_APPLY WHAT YOU READ_
1. Answer these from the Houston Cougars team summary:
(a) What is the team's home arena?
(b) What was the team's overall record in 2023–24?
(c) Which team beat the Cougars in the 2022–23 AAC championship game?
2. Print the Houston Cougars team summary from "- Head coach: Ronald" to "Big 12 Conference.".

_SELECTED EXTRACT_
BEGIN

- Conference: Big 12 Conference
- Record: 14–16 (5–13 Big 12)
- Head coach: Ronald Hughey (10th season);
- Associate head coach: Tai Dillard Vonn Read
- Assistant coach: Chynna Grimes
- Home arena: Fertitta Center

= 2023–24 Houston Cougars women's basketball team =

Intercollegiate basketball season team

The 2023–24 Houston Cougars women's basketball team represented the University of Houston during the 2023–24 NCAA Division I women's basketball season. The Cougars were led by tenth-year head coach Ronald Hughey and played their home games at the Fertitta Center as members of the Big 12 Conference.

== Previous season ==
The Cougars finished the 2022–23 season 15–16, 10–5 in AAC play to finish in fourth place. As a No. 4 seed in the AAC women's tournament advanced in the quarterfinals, they defeated No. 5 seed SMU and No. 8 Wichita State in the semifinals before losing in the championship game to No. 3 East Carolina.

END

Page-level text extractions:
BEGIN

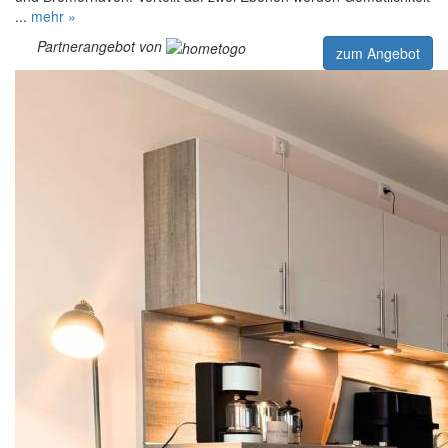
...
mehr »
Partnerangebot von
zum Angebot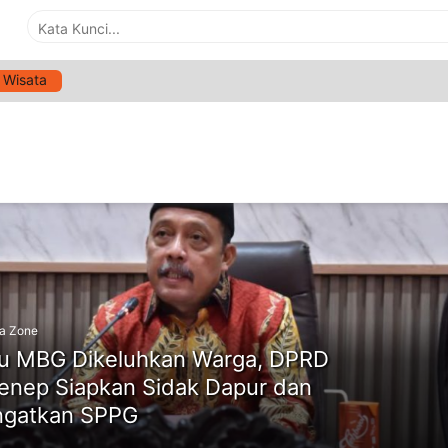
Wisata
G:
DPRD SUMENEP SIDAK MBG
ne
a Zone
 MBG Dikeluhkan Warga, DPRD
nep Siapkan Sidak Dapur dan
ngatkan SPPG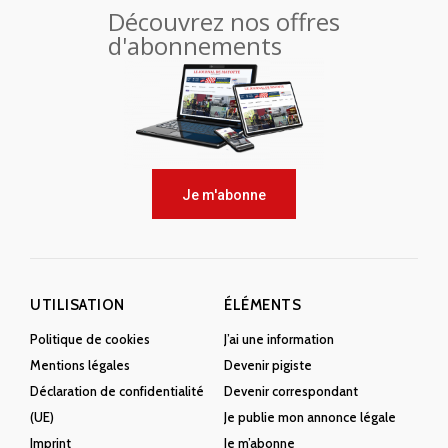
Découvrez nos offres
d'abonnements
Je m'abonne
UTILISATION
ÉLÉMENTS
Politique de cookies
J’ai une information
Mentions légales
Devenir pigiste
Déclaration de confidentialité
Devenir correspondant
(UE)
Je publie mon annonce légale
Imprint
Je m’abonne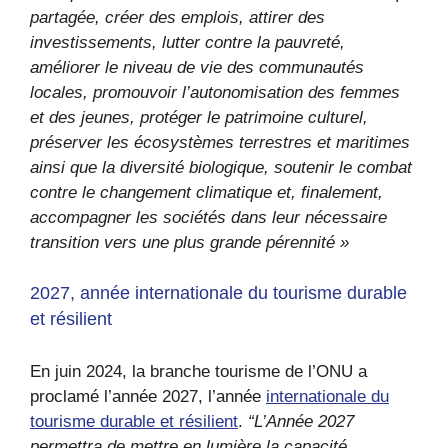
partagée, créer des emplois, attirer des
investissements, lutter contre la pauvreté,
améliorer le niveau de vie des communautés
locales, promouvoir l’autonomisation des femmes
et des jeunes, protéger le patrimoine culturel,
préserver les écosystèmes terrestres et maritimes
ainsi que la diversité biologique, soutenir le combat
contre le changement climatique et, finalement,
accompagner les sociétés dans leur nécessaire
transition vers une plus grande pérennité »
2027, année internationale du tourisme durable
et résilient
En juin 2024, la branche tourisme de l’ONU a
proclamé l’année 2027, l’année
internationale du
tourisme durable et résilient
.
“L’Année 2027
permettra de mettre en lumière la capacité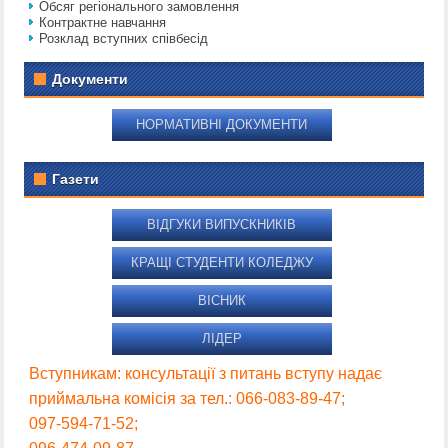
Обсяг регіонального замовлення
Контрактне навчання
Розклад вступних співбесід
Документи
НОРМАТИВНІ ДОКУМЕНТИ
Газети
ВІДГУКИ ВИПУСКНИКІВ
КРАЩІ СТУДЕНТИ КОЛЕДЖУ
ВІСНИК
ЛІДЕР
Вступникам: консультації з питань вступу надає
приймальна комісія за тел.: 066-083-89-47;
097-594-71-52;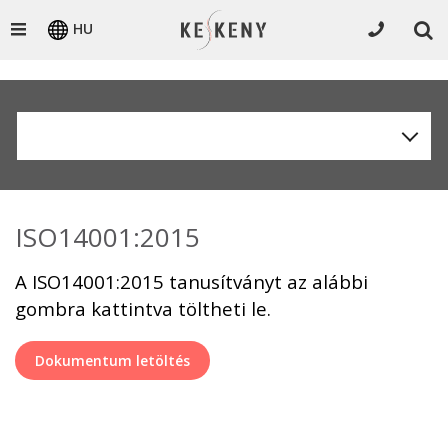
HU
ISO14001:2015
A ISO14001:2015 tanusítványt az alábbi
gombra kattintva töltheti le.
Dokumentum letöltés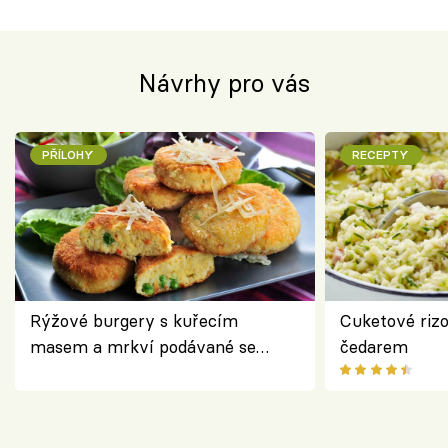
Návrhy pro vás
PŘÍLOHY
RECEPTY
Rýžové burgery s kuřecím
Cuketové rizo
masem a mrkví podávané se
čedarem
salátem – lehká a chutná večeře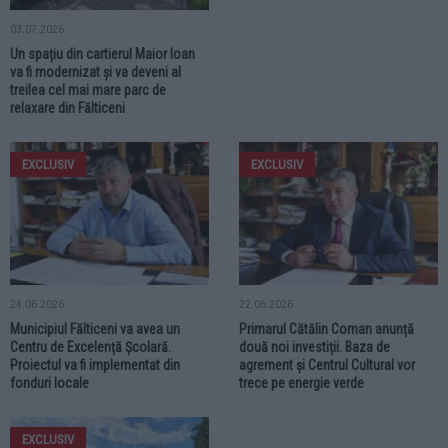
03.07.2026
Un spațiu din cartierul Maior Ioan
va fi modernizat și va deveni al
treilea cel mai mare parc de
relaxare din Fălticeni
EXCLUSIV
EXCLUSIV
24.06.2026
22.06.2026
Municipiul Fălticeni va avea un
Primarul Cătălin Coman anunță
Centru de Excelență Școlară.
două noi investiții. Baza de
Proiectul va fi implementat din
agrement și Centrul Cultural vor
fonduri locale
trece pe energie verde
EXCLUSIV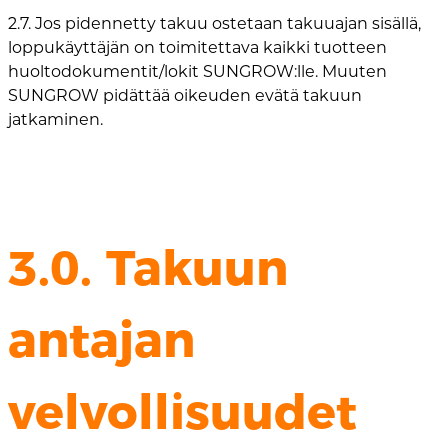
2.7. Jos pidennetty takuu ostetaan takuuajan sisällä,
loppukäyttäjän on toimitettava kaikki tuotteen
huoltodokumentit/lokit SUNGROW:lle. Muuten
SUNGROW pidättää oikeuden evätä takuun
jatkaminen.
3.0. Takuun
antajan
velvollisuudet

END

_TASK-BY-TASK OUTPUTS_
1.
(a) Fertitta Center
(b) 14–16
(c) East Carolina

2.
- Head coach: Ronald Hughey (10th season);
- Associate head coach: Tai Dillard Vonn Read
- Assistant coach: Chynna Grimes
- Home arena: Fertitta Center

= 2023–24 Houston Cougars women's basketball team =

Intercollegiate basketball season team

The 2023–24 Houston Cougars women's basketball team represented the University of Houston during the 2023–24 NCAA Division I women's basketball season. The Cougars were led by tenth-year head coach Ronald Hughey and played their home games at the Fertitta Center as members of the Big 12 Conference.